An accounting firm agreed to pay more than $11.8 million to settle SEC charges relating to the failed audits of an oil services company that allegedly used deceptive income tax accounting to inflate earnings.

The SEC Order determined that:

  • the firm's audit team failed repeatedly to detect the company's ongoing fraud for over four years despite placing the energy company audits in a high-risk category;
  • the firm's audit team relied on the energy company's unsubstantiated explanations instead of performing required audit procedures in order to scrutinize the company's accounting, even though it was aware that the company made post-closing adjustments in order to lower the year-end provision significantly for income taxes each year; and
  • the firm failed to minimize recurrent known problems experienced by its audit team when auditing tax accounting.

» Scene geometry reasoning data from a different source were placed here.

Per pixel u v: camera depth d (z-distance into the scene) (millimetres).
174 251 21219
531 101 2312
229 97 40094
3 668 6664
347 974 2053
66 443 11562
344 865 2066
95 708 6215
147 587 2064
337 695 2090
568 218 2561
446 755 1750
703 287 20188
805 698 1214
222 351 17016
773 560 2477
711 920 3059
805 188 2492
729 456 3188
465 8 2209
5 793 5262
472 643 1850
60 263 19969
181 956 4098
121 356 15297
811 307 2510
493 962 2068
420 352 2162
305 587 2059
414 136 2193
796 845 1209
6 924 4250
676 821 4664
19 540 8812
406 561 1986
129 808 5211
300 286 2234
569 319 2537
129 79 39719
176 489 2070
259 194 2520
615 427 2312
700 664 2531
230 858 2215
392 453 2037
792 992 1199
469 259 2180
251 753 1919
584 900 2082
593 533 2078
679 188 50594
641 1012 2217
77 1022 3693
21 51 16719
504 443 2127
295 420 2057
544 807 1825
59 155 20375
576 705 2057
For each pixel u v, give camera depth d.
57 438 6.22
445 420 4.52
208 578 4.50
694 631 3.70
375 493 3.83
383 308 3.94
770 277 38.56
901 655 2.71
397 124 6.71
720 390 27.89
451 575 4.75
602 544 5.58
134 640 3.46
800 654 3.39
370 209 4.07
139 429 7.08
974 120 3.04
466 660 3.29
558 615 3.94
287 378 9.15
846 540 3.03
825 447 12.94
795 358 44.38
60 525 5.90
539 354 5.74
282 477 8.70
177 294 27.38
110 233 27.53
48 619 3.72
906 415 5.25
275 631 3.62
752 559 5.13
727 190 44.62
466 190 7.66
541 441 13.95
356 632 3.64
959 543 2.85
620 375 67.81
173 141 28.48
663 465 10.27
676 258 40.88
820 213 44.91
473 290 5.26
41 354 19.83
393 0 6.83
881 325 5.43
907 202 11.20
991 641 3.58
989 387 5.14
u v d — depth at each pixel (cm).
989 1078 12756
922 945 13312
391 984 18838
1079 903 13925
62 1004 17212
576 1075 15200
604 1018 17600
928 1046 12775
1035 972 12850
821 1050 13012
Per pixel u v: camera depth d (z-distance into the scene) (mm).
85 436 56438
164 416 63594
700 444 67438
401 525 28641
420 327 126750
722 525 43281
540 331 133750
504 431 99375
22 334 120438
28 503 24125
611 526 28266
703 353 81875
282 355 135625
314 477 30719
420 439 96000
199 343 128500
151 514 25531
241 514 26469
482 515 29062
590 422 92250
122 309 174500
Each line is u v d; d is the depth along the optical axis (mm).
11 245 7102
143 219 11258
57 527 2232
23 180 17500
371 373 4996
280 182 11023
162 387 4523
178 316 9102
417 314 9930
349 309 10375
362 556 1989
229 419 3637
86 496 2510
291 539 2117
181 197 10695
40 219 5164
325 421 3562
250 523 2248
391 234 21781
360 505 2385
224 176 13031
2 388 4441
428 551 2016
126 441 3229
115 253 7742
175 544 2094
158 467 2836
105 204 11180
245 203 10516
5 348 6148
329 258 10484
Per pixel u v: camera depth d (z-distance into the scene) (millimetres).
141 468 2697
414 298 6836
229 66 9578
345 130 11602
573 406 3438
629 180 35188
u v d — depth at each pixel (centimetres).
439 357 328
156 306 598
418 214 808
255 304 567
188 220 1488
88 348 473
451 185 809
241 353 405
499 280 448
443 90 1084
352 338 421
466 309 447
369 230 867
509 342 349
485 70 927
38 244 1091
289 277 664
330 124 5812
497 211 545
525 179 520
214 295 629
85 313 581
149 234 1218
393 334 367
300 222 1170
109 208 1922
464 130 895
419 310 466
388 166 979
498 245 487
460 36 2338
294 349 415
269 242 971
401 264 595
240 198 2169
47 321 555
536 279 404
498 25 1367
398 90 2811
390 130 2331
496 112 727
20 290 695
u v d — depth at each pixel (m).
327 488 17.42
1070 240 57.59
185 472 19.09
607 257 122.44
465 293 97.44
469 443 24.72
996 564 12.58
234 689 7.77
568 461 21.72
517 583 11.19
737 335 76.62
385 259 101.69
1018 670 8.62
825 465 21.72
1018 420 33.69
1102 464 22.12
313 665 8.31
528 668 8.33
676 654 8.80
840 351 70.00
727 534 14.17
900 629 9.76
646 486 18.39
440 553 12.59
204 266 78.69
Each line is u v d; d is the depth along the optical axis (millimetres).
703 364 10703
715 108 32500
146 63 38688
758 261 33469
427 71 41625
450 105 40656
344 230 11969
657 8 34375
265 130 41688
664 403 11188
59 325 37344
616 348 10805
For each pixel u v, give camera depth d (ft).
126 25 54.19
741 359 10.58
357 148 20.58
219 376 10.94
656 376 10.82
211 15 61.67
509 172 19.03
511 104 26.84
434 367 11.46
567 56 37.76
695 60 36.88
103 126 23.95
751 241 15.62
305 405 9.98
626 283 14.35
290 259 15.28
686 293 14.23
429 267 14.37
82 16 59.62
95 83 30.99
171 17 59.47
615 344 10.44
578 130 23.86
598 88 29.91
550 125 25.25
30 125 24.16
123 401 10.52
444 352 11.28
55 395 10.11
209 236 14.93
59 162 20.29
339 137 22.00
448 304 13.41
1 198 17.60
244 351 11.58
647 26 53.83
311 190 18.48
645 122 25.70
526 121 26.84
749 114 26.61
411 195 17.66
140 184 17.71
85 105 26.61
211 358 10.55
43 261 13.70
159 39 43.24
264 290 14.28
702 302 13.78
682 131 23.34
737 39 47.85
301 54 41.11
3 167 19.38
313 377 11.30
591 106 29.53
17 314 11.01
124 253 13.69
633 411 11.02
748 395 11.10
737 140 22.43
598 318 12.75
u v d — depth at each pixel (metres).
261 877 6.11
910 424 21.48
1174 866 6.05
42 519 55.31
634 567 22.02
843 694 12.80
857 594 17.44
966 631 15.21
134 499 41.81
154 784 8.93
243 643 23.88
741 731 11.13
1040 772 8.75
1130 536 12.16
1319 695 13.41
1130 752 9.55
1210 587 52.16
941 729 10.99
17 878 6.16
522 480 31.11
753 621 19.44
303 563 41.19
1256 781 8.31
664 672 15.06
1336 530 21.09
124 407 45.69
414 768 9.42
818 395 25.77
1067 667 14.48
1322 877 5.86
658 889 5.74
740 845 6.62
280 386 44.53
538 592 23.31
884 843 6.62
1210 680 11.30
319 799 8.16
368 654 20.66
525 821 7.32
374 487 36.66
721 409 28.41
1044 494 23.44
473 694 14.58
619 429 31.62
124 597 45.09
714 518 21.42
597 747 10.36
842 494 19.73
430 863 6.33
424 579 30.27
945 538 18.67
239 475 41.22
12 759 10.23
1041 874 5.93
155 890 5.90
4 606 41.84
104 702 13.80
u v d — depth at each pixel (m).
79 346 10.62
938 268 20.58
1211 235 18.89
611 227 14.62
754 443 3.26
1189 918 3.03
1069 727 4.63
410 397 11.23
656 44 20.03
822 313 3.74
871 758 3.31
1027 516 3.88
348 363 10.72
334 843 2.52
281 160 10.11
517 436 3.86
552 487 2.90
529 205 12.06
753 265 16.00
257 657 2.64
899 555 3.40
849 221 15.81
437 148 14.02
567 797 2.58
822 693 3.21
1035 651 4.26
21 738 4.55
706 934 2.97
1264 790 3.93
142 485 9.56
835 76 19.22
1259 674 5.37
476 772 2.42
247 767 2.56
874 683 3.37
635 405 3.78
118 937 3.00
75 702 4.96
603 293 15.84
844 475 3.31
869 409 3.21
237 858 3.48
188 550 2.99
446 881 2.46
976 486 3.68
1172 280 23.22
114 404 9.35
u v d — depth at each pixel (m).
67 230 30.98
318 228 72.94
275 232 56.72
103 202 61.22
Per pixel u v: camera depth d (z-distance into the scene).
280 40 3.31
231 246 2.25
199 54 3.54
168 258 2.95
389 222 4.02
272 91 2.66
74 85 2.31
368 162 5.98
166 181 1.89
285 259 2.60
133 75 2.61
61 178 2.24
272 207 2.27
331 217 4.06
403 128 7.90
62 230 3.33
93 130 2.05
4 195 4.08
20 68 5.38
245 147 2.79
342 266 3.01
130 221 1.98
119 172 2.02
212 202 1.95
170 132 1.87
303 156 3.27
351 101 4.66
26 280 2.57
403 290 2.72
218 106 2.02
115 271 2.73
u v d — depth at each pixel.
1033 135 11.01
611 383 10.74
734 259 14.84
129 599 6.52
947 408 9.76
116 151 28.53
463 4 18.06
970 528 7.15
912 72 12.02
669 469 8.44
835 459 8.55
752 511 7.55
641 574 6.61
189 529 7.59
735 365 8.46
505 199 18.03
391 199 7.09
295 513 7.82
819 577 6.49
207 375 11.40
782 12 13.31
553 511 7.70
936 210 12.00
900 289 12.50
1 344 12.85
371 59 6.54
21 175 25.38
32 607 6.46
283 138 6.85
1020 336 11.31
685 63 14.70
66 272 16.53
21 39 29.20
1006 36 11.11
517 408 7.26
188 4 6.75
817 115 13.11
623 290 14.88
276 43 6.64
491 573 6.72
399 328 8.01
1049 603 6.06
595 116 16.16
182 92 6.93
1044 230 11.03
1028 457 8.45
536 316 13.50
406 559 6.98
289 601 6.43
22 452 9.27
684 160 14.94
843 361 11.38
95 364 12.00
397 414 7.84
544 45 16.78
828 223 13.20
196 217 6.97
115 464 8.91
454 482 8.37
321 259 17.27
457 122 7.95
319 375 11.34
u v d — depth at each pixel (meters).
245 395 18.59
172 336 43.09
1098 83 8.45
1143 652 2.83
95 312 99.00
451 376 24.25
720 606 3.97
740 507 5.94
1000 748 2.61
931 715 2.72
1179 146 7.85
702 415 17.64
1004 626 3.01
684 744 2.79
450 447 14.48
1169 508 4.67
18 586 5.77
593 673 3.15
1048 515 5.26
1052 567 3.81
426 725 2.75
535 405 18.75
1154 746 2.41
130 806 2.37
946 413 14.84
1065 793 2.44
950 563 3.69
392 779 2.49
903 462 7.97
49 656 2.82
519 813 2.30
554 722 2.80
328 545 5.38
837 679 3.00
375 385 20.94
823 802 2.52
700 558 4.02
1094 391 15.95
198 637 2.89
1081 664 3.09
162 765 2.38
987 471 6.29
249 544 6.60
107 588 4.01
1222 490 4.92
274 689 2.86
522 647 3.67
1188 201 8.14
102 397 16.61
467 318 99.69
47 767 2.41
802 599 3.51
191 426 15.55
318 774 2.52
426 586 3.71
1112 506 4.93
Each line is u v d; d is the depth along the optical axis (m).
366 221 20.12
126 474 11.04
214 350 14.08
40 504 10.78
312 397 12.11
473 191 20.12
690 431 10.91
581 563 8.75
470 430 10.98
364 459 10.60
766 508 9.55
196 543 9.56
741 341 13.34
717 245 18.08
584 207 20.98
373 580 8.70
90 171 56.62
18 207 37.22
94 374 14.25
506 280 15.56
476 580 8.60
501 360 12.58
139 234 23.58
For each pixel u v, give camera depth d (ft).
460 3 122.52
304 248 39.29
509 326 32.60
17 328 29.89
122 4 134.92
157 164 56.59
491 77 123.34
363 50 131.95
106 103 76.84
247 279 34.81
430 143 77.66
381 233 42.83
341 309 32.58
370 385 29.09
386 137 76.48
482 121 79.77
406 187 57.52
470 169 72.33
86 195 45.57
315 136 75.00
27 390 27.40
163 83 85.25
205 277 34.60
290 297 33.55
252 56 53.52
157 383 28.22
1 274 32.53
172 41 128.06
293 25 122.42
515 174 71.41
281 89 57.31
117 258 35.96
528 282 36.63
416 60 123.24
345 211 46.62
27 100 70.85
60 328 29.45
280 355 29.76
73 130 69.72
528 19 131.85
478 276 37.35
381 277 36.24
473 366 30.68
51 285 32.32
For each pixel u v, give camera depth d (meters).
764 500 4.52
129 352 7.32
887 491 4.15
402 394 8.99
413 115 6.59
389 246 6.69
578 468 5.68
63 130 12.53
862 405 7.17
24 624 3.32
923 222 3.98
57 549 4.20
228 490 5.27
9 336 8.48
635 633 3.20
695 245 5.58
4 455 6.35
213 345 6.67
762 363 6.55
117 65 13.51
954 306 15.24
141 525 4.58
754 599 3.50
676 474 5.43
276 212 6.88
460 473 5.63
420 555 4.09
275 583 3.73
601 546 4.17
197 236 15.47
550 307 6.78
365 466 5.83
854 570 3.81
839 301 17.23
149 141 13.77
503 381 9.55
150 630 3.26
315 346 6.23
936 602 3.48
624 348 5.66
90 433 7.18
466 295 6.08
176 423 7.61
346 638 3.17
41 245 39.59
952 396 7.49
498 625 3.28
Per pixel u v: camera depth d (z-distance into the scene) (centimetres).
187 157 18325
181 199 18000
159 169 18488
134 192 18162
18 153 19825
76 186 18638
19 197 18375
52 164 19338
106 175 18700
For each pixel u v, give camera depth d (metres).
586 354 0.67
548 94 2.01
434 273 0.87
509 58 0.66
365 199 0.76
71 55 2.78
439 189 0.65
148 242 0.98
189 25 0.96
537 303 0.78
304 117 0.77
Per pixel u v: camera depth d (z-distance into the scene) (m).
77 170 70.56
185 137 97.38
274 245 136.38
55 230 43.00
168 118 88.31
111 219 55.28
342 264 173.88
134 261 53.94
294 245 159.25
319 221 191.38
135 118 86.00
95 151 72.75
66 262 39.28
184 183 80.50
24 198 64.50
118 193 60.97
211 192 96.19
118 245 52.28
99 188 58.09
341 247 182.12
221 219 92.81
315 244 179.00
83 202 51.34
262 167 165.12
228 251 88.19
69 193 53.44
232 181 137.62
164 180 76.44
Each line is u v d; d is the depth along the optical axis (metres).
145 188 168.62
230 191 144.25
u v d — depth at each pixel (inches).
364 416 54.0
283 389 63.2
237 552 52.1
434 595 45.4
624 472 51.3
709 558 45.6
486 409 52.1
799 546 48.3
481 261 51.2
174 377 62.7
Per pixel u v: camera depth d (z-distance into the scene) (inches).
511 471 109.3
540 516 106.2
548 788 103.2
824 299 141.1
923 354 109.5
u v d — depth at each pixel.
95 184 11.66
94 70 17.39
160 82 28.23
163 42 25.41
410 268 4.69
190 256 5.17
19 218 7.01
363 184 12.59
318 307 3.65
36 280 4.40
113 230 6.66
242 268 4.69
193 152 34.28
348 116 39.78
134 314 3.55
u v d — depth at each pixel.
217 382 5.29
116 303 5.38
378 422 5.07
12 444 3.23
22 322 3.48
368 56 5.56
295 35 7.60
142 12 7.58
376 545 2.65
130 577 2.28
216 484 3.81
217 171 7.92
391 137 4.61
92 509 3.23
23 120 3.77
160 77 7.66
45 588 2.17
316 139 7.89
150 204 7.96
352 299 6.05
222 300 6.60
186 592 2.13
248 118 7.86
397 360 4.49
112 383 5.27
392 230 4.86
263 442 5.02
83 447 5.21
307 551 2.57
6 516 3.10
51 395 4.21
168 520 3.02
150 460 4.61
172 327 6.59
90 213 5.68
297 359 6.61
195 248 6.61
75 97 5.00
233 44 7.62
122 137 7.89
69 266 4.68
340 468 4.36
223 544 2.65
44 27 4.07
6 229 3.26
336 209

Enforcement Director Andrew J. Ceresney remarked that the responsibility for addressing such failures lies with auditing and accounting professionals:

Audit and national office professionals must appropriately address known deficiencies in their auditing of high-risk areas, and auditors must have the fortitude to refuse to sign off on an audit if important issues remain unresolved. [This firm] failed to ensure that material post-closing accounting adjustments were justified by appropriate audit evidence, leading to a significant audit failure.

The firm agreed to pay (i) a disgorgement of $9 million, (ii) prejudgment interest of more than $1.8 million, and (iii) a penalty of $1 million.